Enhanced visible light responsive piezoelectric photocatalysis based on (Na, K)NbO3 nanostructures for effective organic pollutant degradation

Abstract

Incorporation of the piezoelectric effect into photocatalysis provides a built-in polarization field and has the potential to effectively separate the photo-generated electron-hole pairs, which can greatly enhance the degradation performance of the organic pollutants. For this reason, the search for lead-free ferroelectric materials that can combine photocatalytic and piezocatalytic capabilities is highly demanded. In this work, a series of (Na, K)NbO₃ with various Na⁺/K⁺ ratios were fabricated by a simple hydrothermal method.

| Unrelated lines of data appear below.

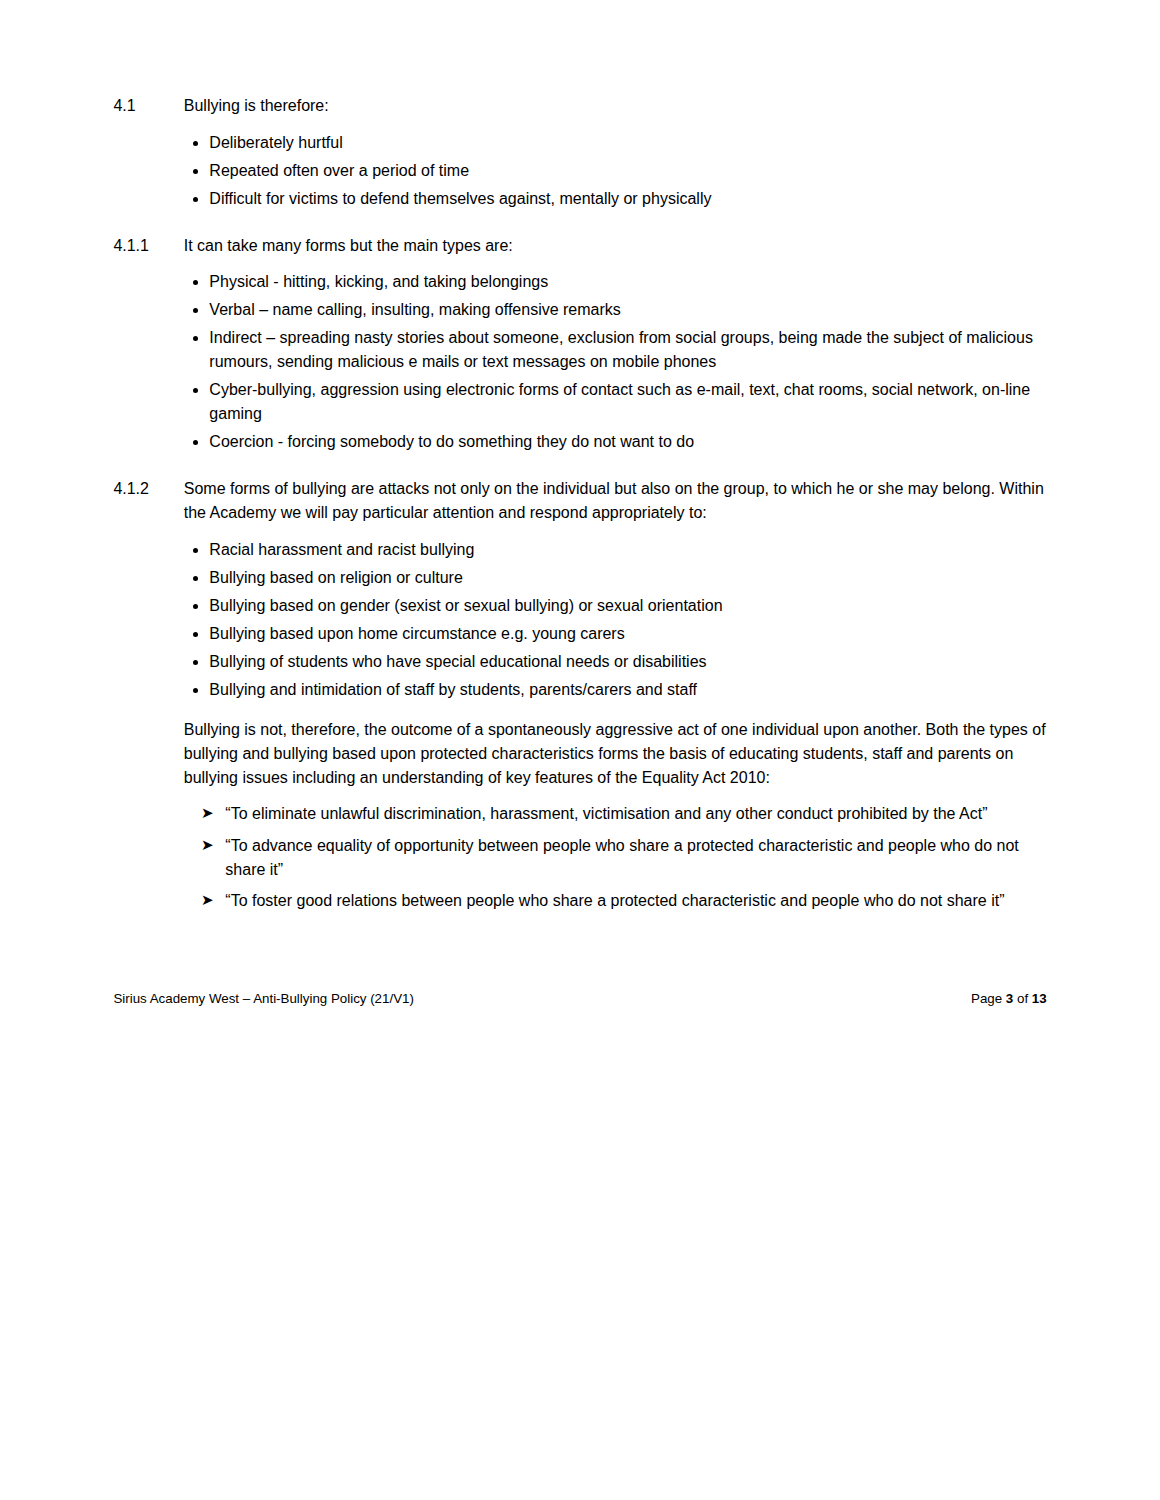4.1
Bullying is therefore:
Deliberately hurtful
Repeated often over a period of time
Difficult for victims to defend themselves against, mentally or physically
4.1.1
It can take many forms but the main types are:
Physical - hitting, kicking, and taking belongings
Verbal – name calling, insulting, making offensive remarks
Indirect – spreading nasty stories about someone, exclusion from social groups, being made the subject of malicious rumours, sending malicious e mails or text messages on mobile phones
Cyber-bullying, aggression using electronic forms of contact such as e-mail, text, chat rooms, social network, on-line gaming
Coercion - forcing somebody to do something they do not want to do
4.1.2
Some forms of bullying are attacks not only on the individual but also on the group, to which he or she may belong. Within the Academy we will pay particular attention and respond appropriately to:
Racial harassment and racist bullying
Bullying based on religion or culture
Bullying based on gender (sexist or sexual bullying) or sexual orientation
Bullying based upon home circumstance e.g. young carers
Bullying of students who have special educational needs or disabilities
Bullying and intimidation of staff by students, parents/carers and staff
Bullying is not, therefore, the outcome of a spontaneously aggressive act of one individual upon another. Both the types of bullying and bullying based upon protected characteristics forms the basis of educating students, staff and parents on bullying issues including an understanding of key features of the Equality Act 2010:
“To eliminate unlawful discrimination, harassment, victimisation and any other conduct prohibited by the Act”
“To advance equality of opportunity between people who share a protected characteristic and people who do not share it”
“To foster good relations between people who share a protected characteristic and people who do not share it”
Sirius Academy West – Anti-Bullying Policy (21/V1) Page 3 of 13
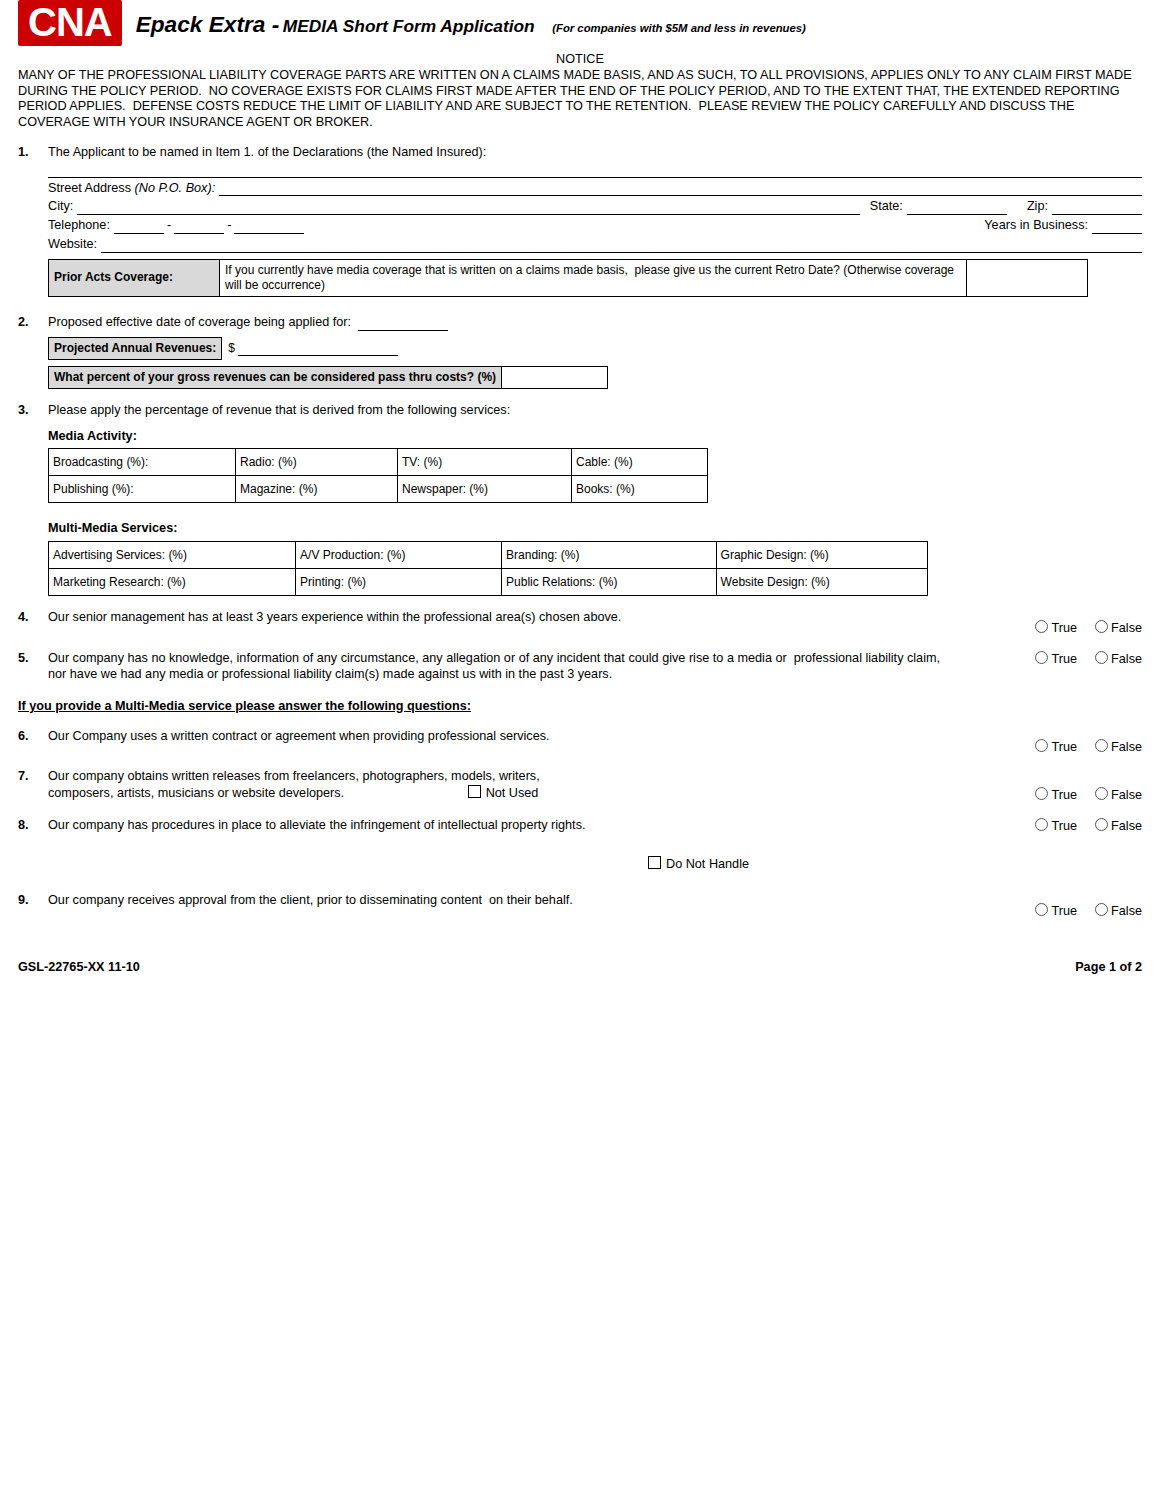CNA
Epack Extra - MEDIA Short Form Application (For companies with $5M and less in revenues)
NOTICE
MANY OF THE PROFESSIONAL LIABILITY COVERAGE PARTS ARE WRITTEN ON A CLAIMS MADE BASIS, AND AS SUCH, TO ALL PROVISIONS, APPLIES ONLY TO ANY CLAIM FIRST MADE DURING THE POLICY PERIOD. NO COVERAGE EXISTS FOR CLAIMS FIRST MADE AFTER THE END OF THE POLICY PERIOD, AND TO THE EXTENT THAT, THE EXTENDED REPORTING PERIOD APPLIES. DEFENSE COSTS REDUCE THE LIMIT OF LIABILITY AND ARE SUBJECT TO THE RETENTION. PLEASE REVIEW THE POLICY CAREFULLY AND DISCUSS THE COVERAGE WITH YOUR INSURANCE AGENT OR BROKER.
1.
The Applicant to be named in Item 1. of the Declarations (the Named Insured):
Street Address (No P.O. Box):
City: State: Zip:
Telephone: - - Years in Business:
Website:
| Prior Acts Coverage: | If you currently have media coverage that is written on a claims made basis, please give us the current Retro Date? (Otherwise coverage will be occurrence) | |
2.
Proposed effective date of coverage being applied for:
| Projected Annual Revenues: | $ |
| What percent of your gross revenues can be considered pass thru costs? (%) | |
3.
Please apply the percentage of revenue that is derived from the following services:
Media Activity:
| Broadcasting (%): | | Radio: (%) | | TV: (%) | | Cable: (%) | |
| Publishing (%): | | Magazine: (%) | | Newspaper: (%) | | Books: (%) | |
Multi-Media Services:
| Advertising Services: (%) | | A/V Production: (%) | | Branding: (%) | | Graphic Design: (%) | |
| Marketing Research: (%) | | Printing: (%) | | Public Relations: (%) | | Website Design: (%) | |
4.
Our senior management has at least 3 years experience within the professional area(s) chosen above.
True False
5.
Our company has no knowledge, information of any circumstance, any allegation or of any incident that could give rise to a media or professional liability claim, nor have we had any media or professional liability claim(s) made against us with in the past 3 years.
True False
If you provide a Multi-Media service please answer the following questions:
6.
Our Company uses a written contract or agreement when providing professional services.
True False
7.
Our company obtains written releases from freelancers, photographers, models, writers,
composers, artists, musicians or website developers. Not Used
True False
8.
Our company has procedures in place to alleviate the infringement of intellectual property rights.
Do Not Handle
True False
9.
Our company receives approval from the client, prior to disseminating content on their behalf.
True False
GSL-22765-XX 11-10
Page 1 of 2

When the NaOH to KOH ratio was 50/50, the Na_0.5K_0.5NbO₃ nanostructure displayed morphotropic phase boundary separating orthorhombic and monoclinic phases. Under the co-excitation of ultrasonic vibration and visible light irradiation, the Na_0.5K_0.5NbO₃ sample exhibited an excellent ability for the degradation of Eosin Yellow (EY) dye, which can degrade the dye completely within 5 h, which was 3.67 times and 1.52 times faster than that of piezocatalysis under ultrasonication and photocatalysis under light illumination alone. These findings offer promising implications for the advancement of piezo-photocatalysts that employ tiny mechanical vibrations and visible light irradiation to efficiently degrade organic contaminants.